Duplicate, Google chose different canonical than user
The status indicates that Google ignored your self-referring canonical or canonicalization to another canonical. This may occur if stronger signals are pointing to other URLs – for example, there may be increased internal linking to other pages.
This issue can also point to content problems. For example, it’s possible that the unique part of the content failed to load or you picked the wrong page to canonicalize to, e.g., because there is no sufficient content parity between duplicate and canonical pages.
If you can’t determine how to solve this problem, go straight to our guide on how to fix the Duplicate, Google chose different canonical than user issue.
Duplicate, submitted URL not selected as canonical
It means that Google found pages in your XML sitemaps that it considers duplicates. Go through your sitemap and ensure all the URLs found in it should be indexed.

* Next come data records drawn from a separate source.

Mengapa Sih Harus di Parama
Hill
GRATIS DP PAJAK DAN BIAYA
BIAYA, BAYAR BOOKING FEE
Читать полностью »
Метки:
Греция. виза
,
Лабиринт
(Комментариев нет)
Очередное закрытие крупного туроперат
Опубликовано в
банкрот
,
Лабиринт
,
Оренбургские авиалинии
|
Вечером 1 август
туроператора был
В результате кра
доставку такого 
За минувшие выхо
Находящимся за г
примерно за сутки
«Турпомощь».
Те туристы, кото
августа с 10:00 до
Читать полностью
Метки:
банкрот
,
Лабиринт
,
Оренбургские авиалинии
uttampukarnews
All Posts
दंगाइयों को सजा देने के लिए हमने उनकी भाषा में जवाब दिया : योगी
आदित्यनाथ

Duplicate without user-selected canonical
These are duplicate URLs without any specified rel=canonical URLs – determine the most suitable canonical pages for them and add them.
URL Inspection tool
You can use the URL Inspection tool to further investigate how Googlebot views the URLs excluded from the index.

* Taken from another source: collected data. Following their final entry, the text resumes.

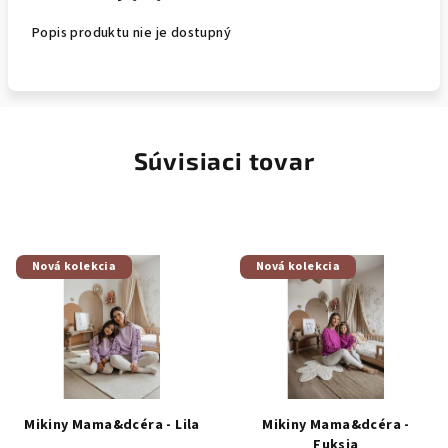
Popis produktu nie je dostupný
Súvisiaci tovar
Nová kolekcia
Nová kolekcia
Mikiny Mama&dcéra - Lila
Mikiny Mama&dcéra -
Fuksia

When inspecting a page, look at:
- Date of the last crawl – Last time Googlebot fetched the page. If a canonical tag was added recently, it’s likely that Googlebot has not crawled the URL since then.

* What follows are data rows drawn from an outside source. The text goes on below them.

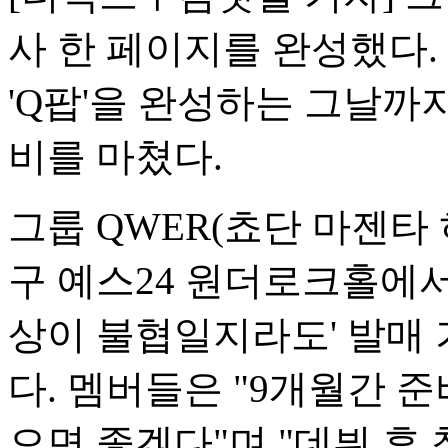
사 한 페이지를 완성했다.
'Q팝'을 완성하는 그날까
비를 마쳤다.
그룹 QWER(쵸단 마젠타 
구 예스24 원더로크홀에서 
상이 불협일지라도' 발매
다. 멤버들은 "9개월간 
으면 좋겠다"며 "데뷔 후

- User-declared canonical – This should show the URL you selected – check if it’s the correct URL.
- Google-selected canonical – If Google chose a different canonical page, you can see which URL was selected.
You can also check whether the canonical tag was added correctly. Click on View crawled page to examine the rendered content and search for the canonical tag in the <head> section.
In the More info tab, you can check the HTTP response header that Googlebot received.
Ensure it aligns with the desired configuration, even if you are using rel=canonical in the HTML of a page.
A website crawl can help you uncover issues with your canonical tags.
Website crawlers provide you with details on the canonical vs. non-canonical ratio. They will alert you of any incorrect canonicals, such as removed/missing pages (HTTP 4xx), server errors (HTTP 5xx), or redirects (HTTP 3xx) in canonical tags. Generally, you should investigate any status codes other than HTTP 200.
Follow this guide to learn how to audit your canonicals using Screaming Frog’s SEO Spider.
Implementing canonical tags gives you the possibility to tell search engines which URL represents the best version of each piece of content. You may then influence which pages appear in search results – and which ones are treated as secondary.
Canonicals are mere signals that search engines don’t need to respect. But, in many cases, you can increase the chances of your canonical tags being respected. How?
Follow the outlined best practices – here is a condensed list of my recommendations:
- Identify duplicate content on your pages and choose which page version should be primary – e.g. because it’s the most representative or valuable page,
- Ensure you send consistent signals to search engines regarding your canonicals,
- Use self-referential canonical tags,
- Make sure your implementation of the robots.txt file, noindex tags, and the sitemap aligns with your canonicalization,
- Ensure there is sufficient content parity between duplicate and canonical pages,
- Limit the internal linking to the duplicate pages.